Within a relatively short period of time, standards of living will begin to soar, and the biggest beneficiaries will be the poor.
Finally, Powell brought up an interesting point regarding immigration. What better way to improve the standard of living of people working in horrific conditions in Third World sweatshops than to leave them free to immigrate to the United States, where they stand to earn much higher income in better working conditions?
Alas, however, it is only us libertarians who call for open borders. For liberals, who profess to love the poor, and conservatives, who profess to love the rich, open immigration is anathema.
Last night was the last segment of this school year’s Economic Liberty Lecture Series, which The Future of Freedom Foundation hosts in conjunction with the George Mason University Economics Society, a student-run group consisting mostly of libertarian students interested in Austrian economics.
The “downside” to working with student groups is that students graduate before too long and move on, which means that we have to regularly say goodbye to students with whom we have become accustomed to working.
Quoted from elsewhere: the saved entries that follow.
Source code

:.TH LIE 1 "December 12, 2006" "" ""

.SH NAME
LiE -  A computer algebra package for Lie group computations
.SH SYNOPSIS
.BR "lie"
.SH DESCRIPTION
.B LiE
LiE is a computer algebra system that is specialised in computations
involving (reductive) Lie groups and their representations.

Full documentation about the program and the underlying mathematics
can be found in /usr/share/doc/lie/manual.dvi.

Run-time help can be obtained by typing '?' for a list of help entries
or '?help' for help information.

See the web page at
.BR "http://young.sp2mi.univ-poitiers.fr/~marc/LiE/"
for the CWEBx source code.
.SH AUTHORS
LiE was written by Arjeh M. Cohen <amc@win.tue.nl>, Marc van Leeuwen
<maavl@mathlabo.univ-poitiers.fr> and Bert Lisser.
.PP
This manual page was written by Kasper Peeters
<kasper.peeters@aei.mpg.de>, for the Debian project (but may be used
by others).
Two good examples are Carly Reddig, who is graduating this year, as well as her predecessor Liya Palagashvili, both of whom served as president of the Econ Society. They have both been great to work with. The good news is that both of them will still be around, given that Liya is already in the graduate economics program at GMU and Carly will be there next year. Our best wishes go to both of them and, of course, to all the other members of the GMU Econ Society.